Listen to her below!
REASONS FOR PERIOD POVERTY
After doing a lot of research, we’re finally able to list down few reasons which are playing crucial role in the prevalence of period poverty across the globe.
Period poverty is due to lack of money. Period products quickly go to the bottom of the priority list if you only have enough money to choose between food and heating. Menstruating parents may prioritize their children’s requirements, resulting in a lack of adequate period products for themselves.
LACK OF LEGISLATION SUPPORT
In 2020, Scotland became the first country in the world to make period products free for all, and also in New Zealand, Prime Minister Jacinda Ardern announced that the government will provide all the schools of New Zealand with free sanitary products. However, in Nigeria, the conversations are still going on about legislations to be passed on period poverty. But nothing concrete yet.
Due to a lack of cash and the need to prioritize food and shelter, homeless people are considerably less likely to have access to period products. Furthermore, homeless people are far less likely to have access to clean and safe laundry facilities.
NEGLIGENCE AND ABUSE
If a young person’s caregivers have enough money to buy period products but choose not to prioritize them due to neglect or abuse, the young person may experience a period of poverty.
Another cause of period poverty is the inability to obtain a sufficient supply at a reasonable price. During Covid-19, for example, people stockpiling supplies pushed up costs, making it impossible for those who normally rely on obtaining products from Amazon to do so.
EFFECTS OF PERIOD POVERTY
Many girls in underprivileged communities are forced to utilize filthy self-made materials, due to a lack of menstrual supplies. These includes dirty rags, ashes, and bed linings, which are ineffective and might cause illness. These hardships are now more then ever in times of crisis, such as the COVID-19 pandemic. The outcome is profoundly detrimental effects on the lives of people who menstruate at all times. Including effects on school attendance, freedoms and choices, job and communal life, safety, and extreme lack of access to supplies.
School Attendance – According to the World Bank, girls miss 10-20% of school days each year owing to a lack of menstrual supplies, inadequate sanitation, toilets, period pain, or social stigma.
Shame and Stress – Women and girls experience prolonged shame and dread during periods as a result of social stigma or period taboo. These atrocities are present in societies where gender inequality, discrimination, patriarchal standards about women’s and girls’ position are prevalent.
Health and Safety – Due to a lack of resources, many girls in impoverished communities are forced to utilize unsanitary materials which can lead to infections of the urinary system and other organs.

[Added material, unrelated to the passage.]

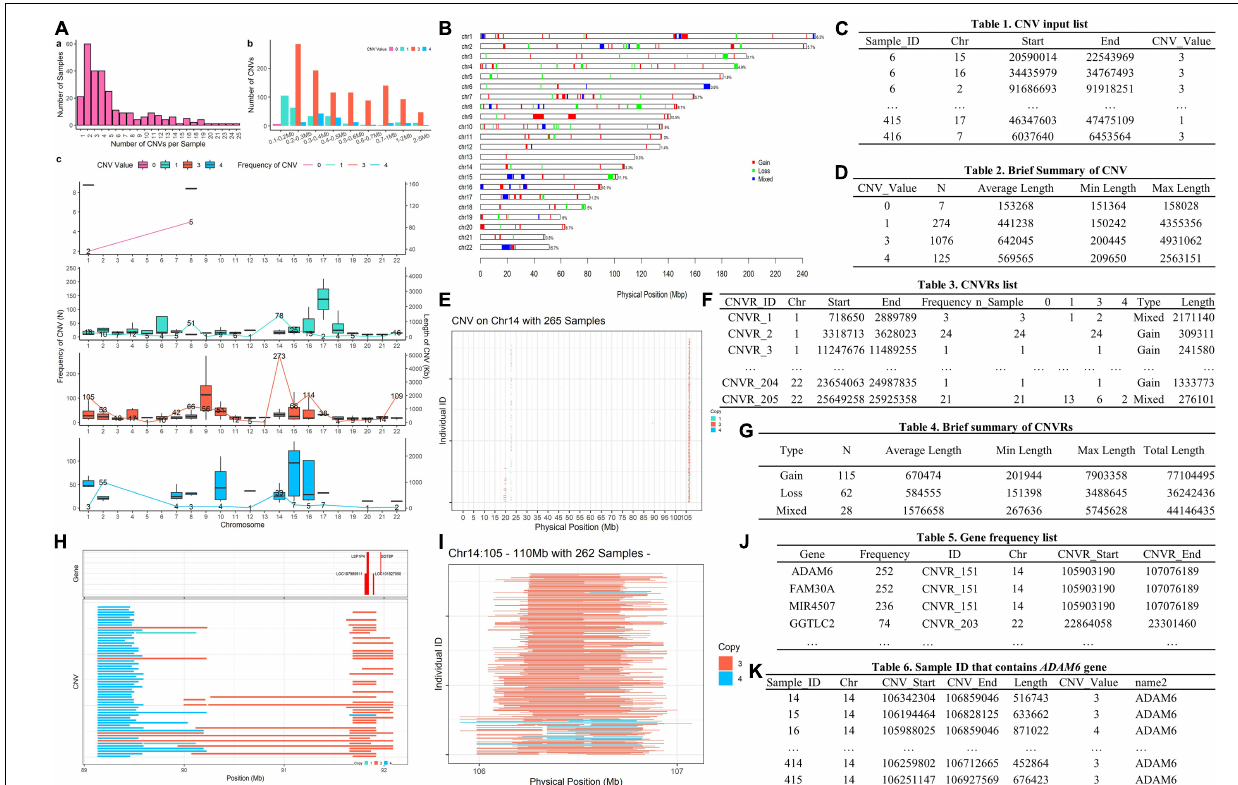
FIGURE 5 | The main outputs of example 1. Panel (A) is CNV summary plot; panel ( B ) is CNVR distribution map; panel (C) is CNV input list; panel (D) is the brief summary table of CNV; panel (E) is a plot of CNVs on Chromosome 14; panel (F) is CNVR list; panel (G) is the brief summary table of CNVRs; panel (H) is an example plot of the high frequency CNVR; panel (I) is a plot of CNVs on Chr14:105-110 Mb; panel (J) is the gene frequency list; and panel (K) is the sample list that contain CNVs in the LINC00221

WHAT CAN BE DONE TO ADDRESS PERIOD POVERTY?
Period poverty is difficult to address since it is both an economic and a cultural issue perpetuated by long-held cultural beliefs and rituals. Ending period poverty necessitates not only greater menstrual education, but also the government, health, and public-sector support.
Let’s take a look at how the following areas can support the prevention of period poverty.
- BY EDUCATION AND OPENLY ADDRESSING ISSUES
- BY STARTING EDUCATIONAL CAMPAIGNS WITH THE HELP OF NGO’S
- ACTION OF GOVERNMENTS AND PUBLIC BODIES
- BY MENSTRUAL ACTIVISM AND THE MEDIA
HOW YOU CAN PLAY YOUR PART?
- Choose menstrual products from companies that are on aim to eradicate period poverty.
- Donate to a charity on a global or local scale.
- Participate in marches and events.
- Please sign petitions.
- Donate vintage items
- Learn about the issues and listen to other people’s perspectives and experiences.
We believe that by working together, we can make a difference in ending period poverty.